(DATA TO EXAMINE begins)

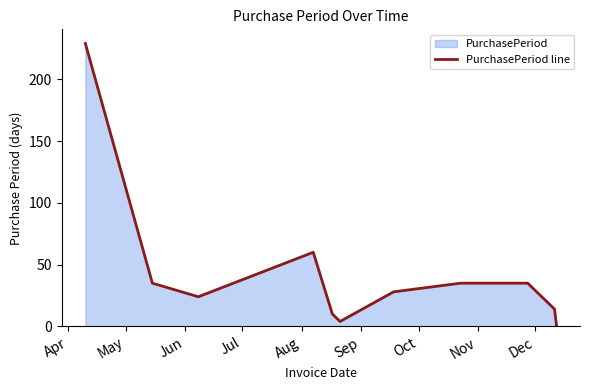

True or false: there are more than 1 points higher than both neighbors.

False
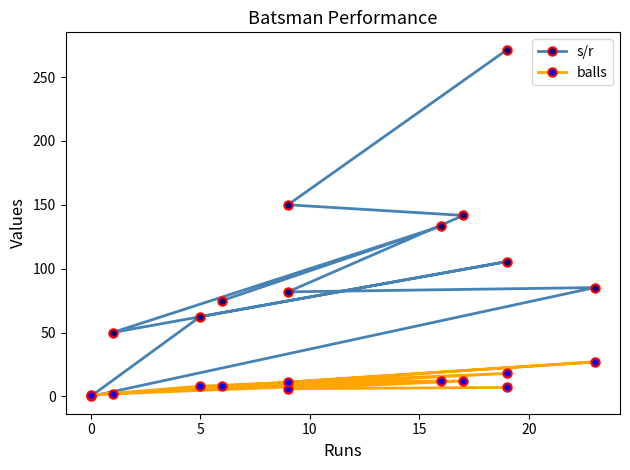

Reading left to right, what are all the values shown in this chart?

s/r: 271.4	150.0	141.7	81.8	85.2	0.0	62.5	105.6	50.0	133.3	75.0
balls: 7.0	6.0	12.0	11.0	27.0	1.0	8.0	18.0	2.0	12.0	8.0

(DATA TO EXAMINE ends)

TASK DIRECTIONS — Reproduce all of the entries above word for word, leaving out the pictures.

RESULT FOR THIS TASK —
True or false: there are more than 1 points higher than both neighbors.

False

Reading left to right, what are all the values shown in this chart?

s/r: 271.4	150.0	141.7	81.8	85.2	0.0	62.5	105.6	50.0	133.3	75.0
balls: 7.0	6.0	12.0	11.0	27.0	1.0	8.0	18.0	2.0	12.0	8.0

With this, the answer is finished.